Mr Black visited his GP after a 2-week history of a productive and irritating cough. The GP assessed his lung function using spirometry and noted his FEV1: FVC ratio was 0.45. Mr Black said he felt very breathless and fatigued and had not felt this unwell before. The GP referred him to the emergency department at the local hospital. On admission to the emergency department, the nurse recorded Mr Black's National Early Warning Score 2 (NEWS2) (Royal College of Physicians, 2017) (Table 3).


Table 3. Sam Black's NEWS2 score on admission to emergency department
Physiological parameters Scores
<3 2 1 0 1 2 3
Respiration rate             25
SpO2 scale 1              
SpO2 scale 2   85%          
Air or oxygen       Air      
Systolic blood pressure       119      
Pulse         110    
Consciousness       A      
Temperature         38.2    
  7
Source: Royal College of Physicians, 2017

Social history

Mr Black is divorced and lives alone in a small high-rise flat. He has smoked tobacco since the age of 14 and, while he has tried to stop, he still smokes around 10 cigarettes a day. He was self-employed as a painter and decorator, but his ill-health made working difficult and he took early retirement 16 years ago. Mr Black uses the local supermarket for provisions but often relies on neighbours to shop for him. On his own admission, he drinks alcohol every day but rarely visits his local pub as the journey makes him too breathless. Instead, he prefers to drink alone at home.

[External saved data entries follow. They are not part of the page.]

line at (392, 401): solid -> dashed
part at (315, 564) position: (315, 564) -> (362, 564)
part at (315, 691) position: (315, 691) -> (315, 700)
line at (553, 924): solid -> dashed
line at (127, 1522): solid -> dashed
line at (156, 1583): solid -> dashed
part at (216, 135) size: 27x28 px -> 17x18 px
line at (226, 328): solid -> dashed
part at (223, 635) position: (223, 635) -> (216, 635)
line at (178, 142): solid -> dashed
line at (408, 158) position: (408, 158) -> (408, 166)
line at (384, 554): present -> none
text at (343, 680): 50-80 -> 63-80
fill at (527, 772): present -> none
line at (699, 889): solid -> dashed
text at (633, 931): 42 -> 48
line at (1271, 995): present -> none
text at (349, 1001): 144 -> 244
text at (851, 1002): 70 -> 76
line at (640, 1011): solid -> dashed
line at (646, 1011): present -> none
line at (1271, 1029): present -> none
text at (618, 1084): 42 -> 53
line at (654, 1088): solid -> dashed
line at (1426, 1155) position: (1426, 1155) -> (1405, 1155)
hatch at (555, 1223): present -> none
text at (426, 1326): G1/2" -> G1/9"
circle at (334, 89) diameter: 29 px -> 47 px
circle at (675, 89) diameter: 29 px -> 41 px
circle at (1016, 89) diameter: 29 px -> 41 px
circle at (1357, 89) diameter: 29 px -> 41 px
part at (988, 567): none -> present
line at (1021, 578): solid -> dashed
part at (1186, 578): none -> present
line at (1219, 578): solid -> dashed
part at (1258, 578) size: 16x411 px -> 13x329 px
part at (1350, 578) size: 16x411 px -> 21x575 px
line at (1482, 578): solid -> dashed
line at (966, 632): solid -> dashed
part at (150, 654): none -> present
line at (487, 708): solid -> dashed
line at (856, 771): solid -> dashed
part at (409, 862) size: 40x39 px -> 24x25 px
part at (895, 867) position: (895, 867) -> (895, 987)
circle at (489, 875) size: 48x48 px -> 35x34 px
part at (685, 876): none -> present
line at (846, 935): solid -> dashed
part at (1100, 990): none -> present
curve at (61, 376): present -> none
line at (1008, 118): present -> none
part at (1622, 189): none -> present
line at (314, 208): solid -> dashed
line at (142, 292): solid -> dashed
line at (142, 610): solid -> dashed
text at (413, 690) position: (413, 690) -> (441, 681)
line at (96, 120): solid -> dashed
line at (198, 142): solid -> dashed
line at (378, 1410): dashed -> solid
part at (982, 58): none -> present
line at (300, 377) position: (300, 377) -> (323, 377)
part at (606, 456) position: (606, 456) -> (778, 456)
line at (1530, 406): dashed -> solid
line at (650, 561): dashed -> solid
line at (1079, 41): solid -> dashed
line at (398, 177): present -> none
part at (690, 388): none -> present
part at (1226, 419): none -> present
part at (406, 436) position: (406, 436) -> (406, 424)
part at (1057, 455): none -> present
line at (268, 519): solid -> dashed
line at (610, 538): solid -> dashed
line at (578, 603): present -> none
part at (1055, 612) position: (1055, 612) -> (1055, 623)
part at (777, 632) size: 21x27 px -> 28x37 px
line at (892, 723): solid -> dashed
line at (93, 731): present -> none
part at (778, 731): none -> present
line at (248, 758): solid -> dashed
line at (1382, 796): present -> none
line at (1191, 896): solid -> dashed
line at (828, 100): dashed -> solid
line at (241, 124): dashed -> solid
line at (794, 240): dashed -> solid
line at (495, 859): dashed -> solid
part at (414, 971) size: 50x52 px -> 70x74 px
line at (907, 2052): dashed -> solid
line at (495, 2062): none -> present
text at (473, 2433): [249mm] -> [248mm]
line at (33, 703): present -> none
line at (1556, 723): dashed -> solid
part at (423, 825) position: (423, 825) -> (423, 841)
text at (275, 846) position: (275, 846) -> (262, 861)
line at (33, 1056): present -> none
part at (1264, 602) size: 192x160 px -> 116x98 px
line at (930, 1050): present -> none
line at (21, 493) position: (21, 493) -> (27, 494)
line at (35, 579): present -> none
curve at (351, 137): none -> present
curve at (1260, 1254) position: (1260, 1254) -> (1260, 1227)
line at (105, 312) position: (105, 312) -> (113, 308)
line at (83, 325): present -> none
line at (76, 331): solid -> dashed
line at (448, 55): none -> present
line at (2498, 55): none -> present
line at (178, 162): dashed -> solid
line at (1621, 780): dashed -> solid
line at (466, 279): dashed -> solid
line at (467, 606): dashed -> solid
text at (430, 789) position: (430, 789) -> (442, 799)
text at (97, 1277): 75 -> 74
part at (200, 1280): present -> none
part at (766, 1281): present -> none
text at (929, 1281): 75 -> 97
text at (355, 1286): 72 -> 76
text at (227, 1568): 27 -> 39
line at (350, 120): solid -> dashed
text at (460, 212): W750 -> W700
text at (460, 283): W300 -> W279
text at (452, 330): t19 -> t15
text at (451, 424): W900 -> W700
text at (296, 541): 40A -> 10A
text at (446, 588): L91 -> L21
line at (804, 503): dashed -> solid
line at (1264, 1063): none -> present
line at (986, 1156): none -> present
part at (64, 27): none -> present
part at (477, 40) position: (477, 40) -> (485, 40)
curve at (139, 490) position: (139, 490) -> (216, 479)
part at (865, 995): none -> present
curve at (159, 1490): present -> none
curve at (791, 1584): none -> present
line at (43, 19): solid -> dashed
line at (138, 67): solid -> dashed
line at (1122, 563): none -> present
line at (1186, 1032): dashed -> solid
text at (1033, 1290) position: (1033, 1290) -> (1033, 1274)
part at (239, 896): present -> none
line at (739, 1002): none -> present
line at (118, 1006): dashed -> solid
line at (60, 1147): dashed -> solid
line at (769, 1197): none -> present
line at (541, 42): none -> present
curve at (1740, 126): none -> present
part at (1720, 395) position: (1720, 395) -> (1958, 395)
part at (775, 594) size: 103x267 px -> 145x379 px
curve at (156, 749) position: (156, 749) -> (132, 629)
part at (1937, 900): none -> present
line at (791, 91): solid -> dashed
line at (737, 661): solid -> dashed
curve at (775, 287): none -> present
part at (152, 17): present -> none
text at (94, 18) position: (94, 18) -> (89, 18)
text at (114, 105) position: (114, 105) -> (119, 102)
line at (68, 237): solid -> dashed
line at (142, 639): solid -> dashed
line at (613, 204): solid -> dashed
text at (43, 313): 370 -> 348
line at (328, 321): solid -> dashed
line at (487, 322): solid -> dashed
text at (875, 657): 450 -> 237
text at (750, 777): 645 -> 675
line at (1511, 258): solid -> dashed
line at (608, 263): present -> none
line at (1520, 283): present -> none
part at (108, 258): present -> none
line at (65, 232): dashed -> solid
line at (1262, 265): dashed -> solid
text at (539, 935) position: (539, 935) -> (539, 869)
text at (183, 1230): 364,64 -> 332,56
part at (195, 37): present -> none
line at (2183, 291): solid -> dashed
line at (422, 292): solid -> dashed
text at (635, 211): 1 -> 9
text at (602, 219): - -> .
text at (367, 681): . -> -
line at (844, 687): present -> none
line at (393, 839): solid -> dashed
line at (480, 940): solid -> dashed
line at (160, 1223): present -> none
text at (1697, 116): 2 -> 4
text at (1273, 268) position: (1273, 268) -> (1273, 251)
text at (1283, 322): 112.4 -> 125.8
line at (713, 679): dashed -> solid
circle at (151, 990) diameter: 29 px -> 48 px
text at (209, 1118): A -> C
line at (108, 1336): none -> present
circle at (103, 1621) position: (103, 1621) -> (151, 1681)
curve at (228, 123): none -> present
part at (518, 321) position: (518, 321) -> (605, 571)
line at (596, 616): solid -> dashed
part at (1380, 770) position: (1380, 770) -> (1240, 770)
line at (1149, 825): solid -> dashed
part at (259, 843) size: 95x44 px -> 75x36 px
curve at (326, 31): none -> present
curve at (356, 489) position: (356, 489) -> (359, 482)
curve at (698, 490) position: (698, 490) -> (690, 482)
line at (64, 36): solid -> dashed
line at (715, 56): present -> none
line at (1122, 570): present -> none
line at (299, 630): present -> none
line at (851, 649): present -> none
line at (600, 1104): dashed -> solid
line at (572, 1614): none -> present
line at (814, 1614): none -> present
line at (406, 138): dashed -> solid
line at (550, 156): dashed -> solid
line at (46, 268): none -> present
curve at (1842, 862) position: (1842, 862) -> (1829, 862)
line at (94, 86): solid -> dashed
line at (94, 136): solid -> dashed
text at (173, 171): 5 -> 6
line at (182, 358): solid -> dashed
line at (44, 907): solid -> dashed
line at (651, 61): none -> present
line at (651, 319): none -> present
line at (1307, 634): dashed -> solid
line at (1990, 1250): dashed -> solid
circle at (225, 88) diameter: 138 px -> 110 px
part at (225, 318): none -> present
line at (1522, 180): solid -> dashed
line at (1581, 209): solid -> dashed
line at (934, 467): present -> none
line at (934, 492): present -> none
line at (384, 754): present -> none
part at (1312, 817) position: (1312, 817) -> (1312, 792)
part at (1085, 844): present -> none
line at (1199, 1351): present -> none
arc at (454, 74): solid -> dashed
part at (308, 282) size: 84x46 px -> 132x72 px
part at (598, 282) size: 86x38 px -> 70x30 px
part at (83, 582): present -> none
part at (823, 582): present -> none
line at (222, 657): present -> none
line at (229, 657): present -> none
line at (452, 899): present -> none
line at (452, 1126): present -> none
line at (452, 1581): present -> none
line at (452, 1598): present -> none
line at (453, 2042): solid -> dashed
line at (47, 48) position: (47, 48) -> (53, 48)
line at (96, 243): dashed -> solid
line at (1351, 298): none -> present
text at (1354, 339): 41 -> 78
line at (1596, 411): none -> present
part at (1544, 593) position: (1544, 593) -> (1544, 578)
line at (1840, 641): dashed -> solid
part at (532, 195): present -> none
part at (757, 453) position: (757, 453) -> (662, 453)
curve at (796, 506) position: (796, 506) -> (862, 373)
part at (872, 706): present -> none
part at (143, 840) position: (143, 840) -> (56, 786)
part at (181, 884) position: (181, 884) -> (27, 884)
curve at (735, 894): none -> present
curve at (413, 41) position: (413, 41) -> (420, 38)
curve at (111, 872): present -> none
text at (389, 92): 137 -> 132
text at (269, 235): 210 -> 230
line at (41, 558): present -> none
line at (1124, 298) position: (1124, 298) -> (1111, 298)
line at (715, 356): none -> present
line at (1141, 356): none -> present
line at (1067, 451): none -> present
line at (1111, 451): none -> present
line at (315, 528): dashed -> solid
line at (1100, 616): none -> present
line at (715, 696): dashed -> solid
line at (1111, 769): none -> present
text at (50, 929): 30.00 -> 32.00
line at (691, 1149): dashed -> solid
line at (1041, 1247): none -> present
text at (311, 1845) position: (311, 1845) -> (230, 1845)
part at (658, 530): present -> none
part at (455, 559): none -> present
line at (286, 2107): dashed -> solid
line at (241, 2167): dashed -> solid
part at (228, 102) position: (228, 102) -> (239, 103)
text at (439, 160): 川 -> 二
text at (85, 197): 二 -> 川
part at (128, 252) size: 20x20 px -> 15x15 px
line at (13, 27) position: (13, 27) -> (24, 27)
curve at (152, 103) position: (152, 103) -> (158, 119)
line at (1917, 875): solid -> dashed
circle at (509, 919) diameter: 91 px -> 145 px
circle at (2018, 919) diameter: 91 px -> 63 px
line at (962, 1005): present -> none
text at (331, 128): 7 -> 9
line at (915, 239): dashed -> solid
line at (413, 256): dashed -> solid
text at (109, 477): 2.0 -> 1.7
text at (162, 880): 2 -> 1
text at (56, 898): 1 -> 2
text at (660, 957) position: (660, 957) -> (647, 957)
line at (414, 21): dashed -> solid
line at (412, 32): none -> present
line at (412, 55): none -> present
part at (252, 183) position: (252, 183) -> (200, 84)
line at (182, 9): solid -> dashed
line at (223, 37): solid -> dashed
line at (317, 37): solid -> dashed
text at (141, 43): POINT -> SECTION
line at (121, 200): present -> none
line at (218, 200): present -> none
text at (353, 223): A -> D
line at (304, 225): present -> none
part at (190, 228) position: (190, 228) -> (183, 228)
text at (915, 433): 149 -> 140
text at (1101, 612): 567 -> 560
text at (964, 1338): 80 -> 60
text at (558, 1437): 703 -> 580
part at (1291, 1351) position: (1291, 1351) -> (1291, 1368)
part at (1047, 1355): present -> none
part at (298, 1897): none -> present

Past medical history and current medication

Mr Black's history and medication is as follows:

  • Chronic obstructive pulmonary disease, diagnosed 20 years ago
  • Recurring chest infections, which require antibiotics
  • He uses a beclometasone inhaler twice a day and a salbutamol inhaler when he feels breathless.

Further key assessments

The nurse in the emergency department notes that Mr Black is expectorating mucopurulent yellow sputum, has mild central cyanosis and that his ankles are oedematous, which the nurse considers could be significant in chronic respiratory disease. The doctor takes an arterial blood sample for analysis (Table 4) and prescribes 28% oxygen.


Table 4. Sam Black's arterial blood gas analysis results
  • pH: 7.29
  • PaCO2: 6.9 kPa
  • PaO2: 6.4 kPa
  • Bicarbonate (HCO3-): 24 mmol/l
  • Base excess: −0.9 mmol/l
  • SaO2: 84%

Conclusion

The main function of the respiratory system is to ensure cells receive a plentiful supply of oxygen while simultaneously maintaining safe levels of carbon dioxide.

However, many of the anatomical structures responsible for the exchange of oxygen and carbon dioxide are microscopic, fragile and easily damaged by infection or contamination. Airways can also become hypersensitive and prone to inflammation, impacting an individual's ability to maintain adequate respiration.

Diseases such as pneumonia, COPD, asthma and lung cancer can have a profound effect on respiratory function and their prevalence is increasing. Nurses need to be cognisant of respiratory dysfunction and how to establish the severity of an individual's respiratory disorder if they are to provide effective care and preserve patient safety.

KEY POINTS

  • Many structures in the lung are microscopic, fragile and easily damaged by infection or contamination, which can interfere with their function
  • Respiratory disease is associated with mortality and has a significant impact on NHS resources
  • Nurses need to be aware of pulmonary pathology and be able to assess and respond to acute respiratory deterioration
  • Breathing is a subconscious activity and any changes in respiratory rate, depth or rhythm are significant
  • Respiratory disease makes breathing difficult and places patients at risk of fatigue. Fatigue leads to weak respiratory function and the retention of carbon dioxide

CPD reflective questions

  • What are the potential causes of chronic obstructive pulmonary disease (COPD) and how does it affect breathing?
  • Why does having a respiratory disease increase the risk of infection, and how might understanding the causes of respiratory disease enable you to promote your patients' health?
  • What can increase the work of breathing and how does this affect wellbeing?
  • For people who live with COPD, oxygen therapy should be used with caution. Why is this so and what should a nurse assess for when caring for an individual with respiratory disease who is receiving prescribed oxygen therapy?